On the whole, tokenization fundamentally reshapes real estate investment by converting physical property rights into divisible, tradable digital tokens on public blockchains. Investors can purchase fractions of high-value assets, from Dubai apartments to Maldives overwater villas, without the traditional barriers of large minimum commitments, lengthy settlement times, or geographic restrictions.
Benefits extend beyond accessibility. Blockchain records provide immutable transparency, reducing fraud risk and administrative costs. Secondary markets, as now enabled in Dubai’s pilot, promise 24/7 liquidity previously unavailable in illiquid property markets. For developers, tokenization offers new funding channels that can accelerate project timelines and diversify capital sources.

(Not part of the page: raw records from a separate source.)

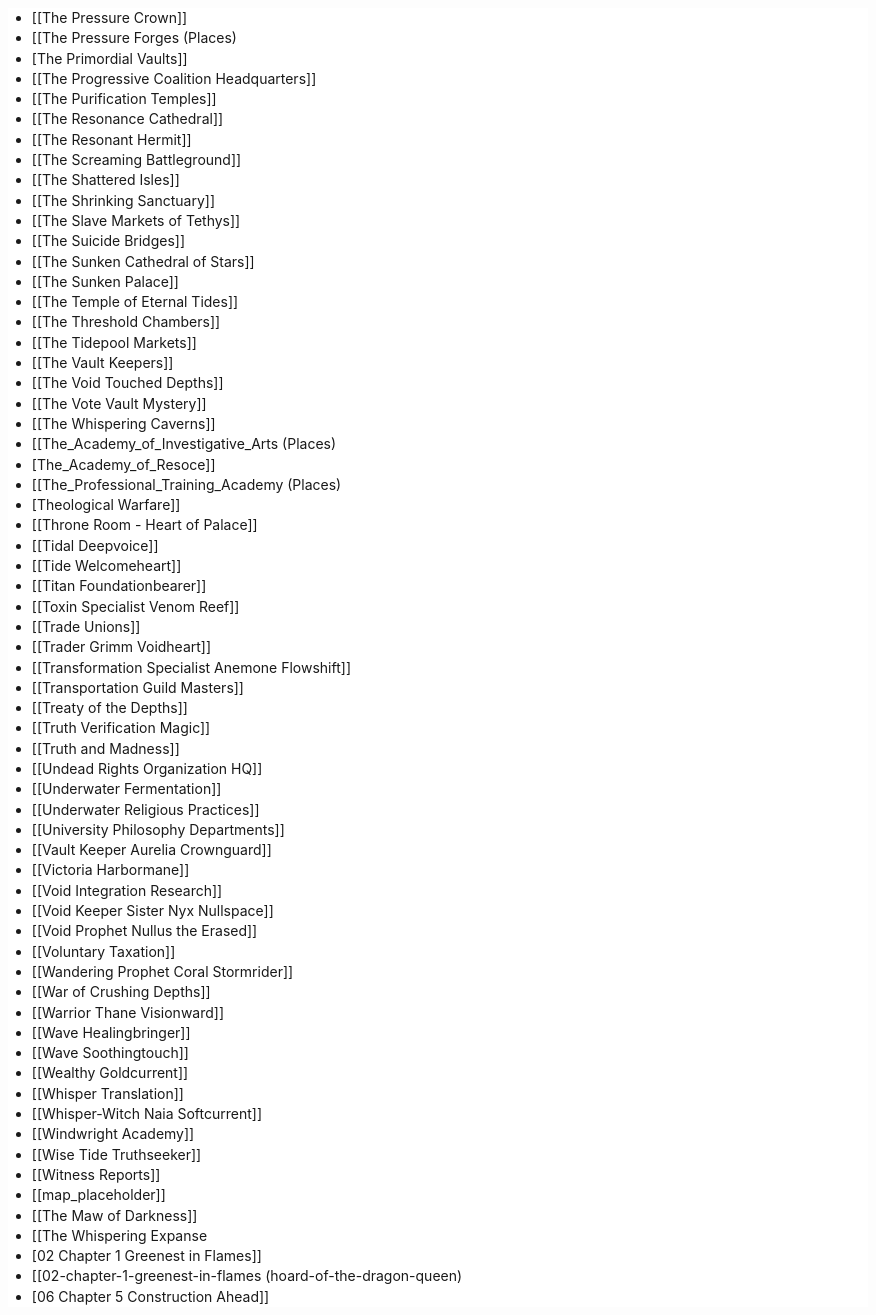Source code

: - [[The Pressure Crown]]
- [[The Pressure Forges (Places)
- [The Primordial Vaults]]
- [[The Progressive Coalition Headquarters]]
- [[The Purification Temples]]
- [[The Resonance Cathedral]]
- [[The Resonant Hermit]]
- [[The Screaming Battleground]]
- [[The Shattered Isles]]
- [[The Shrinking Sanctuary]]
- [[The Slave Markets of Tethys]]
- [[The Suicide Bridges]]
- [[The Sunken Cathedral of Stars]]
- [[The Sunken Palace]]
- [[The Temple of Eternal Tides]]
- [[The Threshold Chambers]]
- [[The Tidepool Markets]]
- [[The Vault Keepers]]
- [[The Void Touched Depths]]
- [[The Vote Vault Mystery]]
- [[The Whispering Caverns]]
- [[The_Academy_of_Investigative_Arts (Places)
- [The_Academy_of_Resoce]]
- [[The_Professional_Training_Academy (Places)
- [Theological Warfare]]
- [[Throne Room - Heart of Palace]]
- [[Tidal Deepvoice]]
- [[Tide Welcomeheart]]
- [[Titan Foundationbearer]]
- [[Toxin Specialist Venom Reef]]
- [[Trade Unions]]
- [[Trader Grimm Voidheart]]
- [[Transformation Specialist Anemone Flowshift]]
- [[Transportation Guild Masters]]
- [[Treaty of the Depths]]
- [[Truth Verification Magic]]
- [[Truth and Madness]]
- [[Undead Rights Organization HQ]]
- [[Underwater Fermentation]]
- [[Underwater Religious Practices]]
- [[University Philosophy Departments]]
- [[Vault Keeper Aurelia Crownguard]]
- [[Victoria Harbormane]]
- [[Void Integration Research]]
- [[Void Keeper Sister Nyx Nullspace]]
- [[Void Prophet Nullus the Erased]]
- [[Voluntary Taxation]]
- [[Wandering Prophet Coral Stormrider]]
- [[War of Crushing Depths]]
- [[Warrior Thane Visionward]]
- [[Wave Healingbringer]]
- [[Wave Soothingtouch]]
- [[Wealthy Goldcurrent]]
- [[Whisper Translation]]
- [[Whisper-Witch Naia Softcurrent]]
- [[Windwright Academy]]
- [[Wise Tide Truthseeker]]
- [[Witness Reports]]
- [[map_placeholder]]
- [[The Maw of Darkness]]
- [[The Whispering Expanse
- [02 Chapter 1 Greenest in Flames]]
- [[02-chapter-1-greenest-in-flames (hoard-of-the-dragon-queen)
- [06 Chapter 5 Construction Ahead]]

In Dubai, the integration of tokenized title deeds with the official land registry represents a regulatory milestone, the first time a government real estate authority in the Middle East has implemented public blockchain-based ownership tokens. Ctrl Alt has already tokenized over $850 million in assets across real estate, private credit, and other classes, demonstrating the scalability of the infrastructure.
The Maldives project, while smaller in immediate scale, carries symbolic weight as a Trump-branded venture entering the RWA space. It highlights how even traditional luxury hospitality developers are exploring blockchain to attract a new generation of crypto-native and institutional investors.
Dubai’s Phase Two success and the Maldives resort’s innovative funding structure illustrate two complementary paths: government-led infrastructure building in a mature market, and private-sector experimentation in ultra-luxury development. Together, they reinforce a narrative of blockchain moving from experimental fringe to core component of international real estate finance.
As these projects advance toward full commercialization, they will provide critical real-world data on token performance, investor behavior, and regulatory efficacy.